For some people Greenland’s melting ice-cap signals not only climate change but the end of a way of life, while to others it marks an opportunity for new investment. Tom Clarke meets both sides.
When we arrived in northern Greenland in the first week of October it was still raining. Typically the first snow would arrive at the end of August.
But native Greenlanders aren’t surprised at all. The “debate” about climate change isn’t something that happens here.
“I think it’s hard to find anyone in Greenland who doesn’t believe climate change is happening and happening at high speed,” Prime Minister of Greenland Kuupik Kleist, told Channel 4 News. “You only have to look out of the window to see something that something is going on.”
And this year was an exceptional one.
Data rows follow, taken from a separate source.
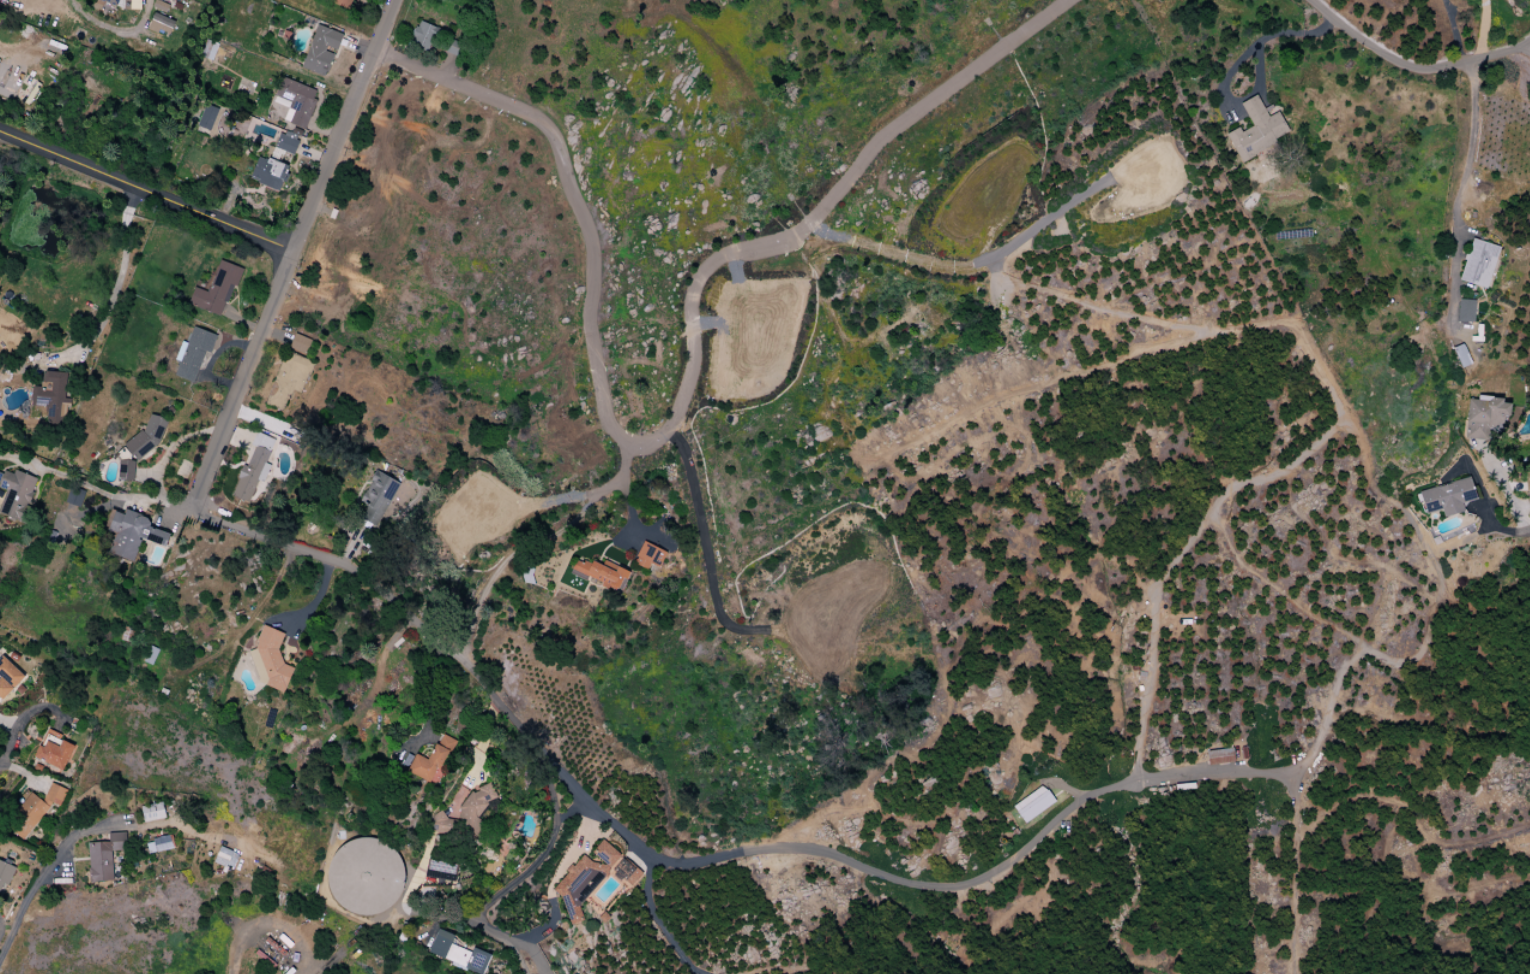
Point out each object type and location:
building: (109, 2)
building: (341, 3)
building: (129, 4)
building: (160, 23)
road: (1484, 27)
road: (1456, 29)
building: (432, 39)
road: (1526, 39)
road: (1526, 45)
building: (320, 51)
road: (1410, 62)
road: (1235, 65)
road: (934, 98)
building: (297, 101)
building: (207, 117)
building: (1257, 129)
building: (275, 164)
road: (147, 193)
road: (1459, 195)
building: (1478, 263)
road: (115, 285)
building: (218, 291)
building: (1465, 310)
road: (1299, 332)
building: (301, 344)
building: (1461, 355)
building: (197, 356)
road: (594, 366)
building: (288, 381)
building: (53, 396)
building: (1484, 416)
building: (148, 437)
building: (125, 469)
building: (251, 475)
road: (1499, 478)
road: (79, 481)
building: (16, 494)
building: (74, 497)
building: (1447, 497)
building: (377, 498)
road: (163, 500)
road: (1483, 502)
road: (627, 506)
building: (134, 535)
road: (535, 544)
road: (1186, 553)
building: (649, 556)
building: (601, 574)
road: (312, 601)
building: (149, 655)
building: (269, 662)
building: (8, 677)
road: (497, 697)
road: (14, 736)
building: (53, 750)
building: (1219, 756)
building: (430, 762)
building: (1032, 804)
building: (33, 810)
building: (152, 812)
building: (467, 814)
building: (159, 844)
road: (64, 851)
building: (104, 856)
building: (225, 857)
road: (539, 859)
building: (626, 872)
building: (4, 876)
building: (366, 877)
building: (583, 881)
road: (12, 932)
road: (519, 944)
building: (457, 953)
road: (516, 954)
road: (542, 962)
Sea ice around Greenland and across the rest of the arctic retreated further then it ever has before. The vast ice-cap that covers central Greenland was also melting faster than ever before.
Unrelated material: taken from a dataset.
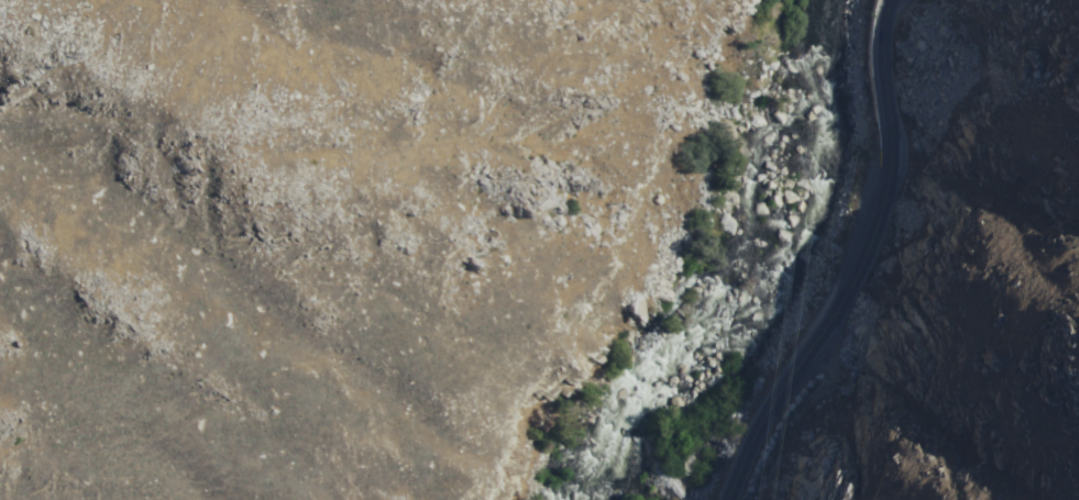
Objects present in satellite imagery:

I think within a few years we will have at least four new mining operations in Greenland. Jonas Neilsen, former miner
“By mid July, the entire ice sheet was melting. That’s totally unprecedented,” said Alun Hubbard, a glaciologist at the University of Aberystwyth who is studying the Greenland Ice cap.
On 12 July one of Greenland’s few road bridges was swept away by unprecedented amounts of meltwater pouring off the ice cap. The bridge had stood since the 1950s. It’s a stark example of how destructive even gradual climate change can be.
Yet beneath Greenland’s vast ice cap and under its frigid oceans lies untold mineral and oil wealth. For an island nearly ten times the size of Britain, with a population equivalent to Tonbridge Wells, climate change brings huge economic opportunity.
There are many people within Greenland who argue: apart from ice, what has Greenland got to lose?
In 2010 British oil exploration firm Cairn Energy began looking for oil in off the coast of Western Greenland. They’re expected to return next year. Oil giants Shell and BP also have options to explore for oil in the region. The retreat of summer sea ice – combined with an increasing oil price – has made it worth their while.
And new mining firms are coming to explore newly ice-free areas of Greenland’s interior. “I think within a few years we will have at least four new mining operations in Greenland,” said former miner Jonas Neilsen. He is working with British firm Angel Mining, to re-open a lead and zinc mine near the hunting and fishing community of Uummannaq.
For Neilsen, more mines mean more jobs for native Greenlanders.
But others feel a strong affinity for the traditional Greenlandic way of life. Using dogsleds, or even skidoos for hunting and visiting other remote communities, is part of Greenlandic tradition. But the dogsled season, which once lasted six months of the year, can sometimes be as short as six weeks.
Ole Jurgen Hammeken, former lawyer, explorer and star of a new film about the power of Inuit tradition tells me their culture faces a dual threat. First from climate change, then the human changes it brings – foreign investment, workers and wealth.
“I’ve felt for the last few years how present the ‘big world’ is.
“It’s getting interested in our minerals and our oil and we’re on thin ice in every sense of the word.”
The speed at which the climate is changing and investment from the outside world could rush into Greenland forces a stark admission from its Prime Minister Kuupik Kleist. I ask if his country can adapt fast enough: “Not really,” he said.
“Being a nation dependent on living resources this is a very big change we have to adapt to.”
“We want to develop our economy and exploit mineral resources,” said Kleist. “The question is how we’re able to develop resources in a sustainable and environmentally friendly way.”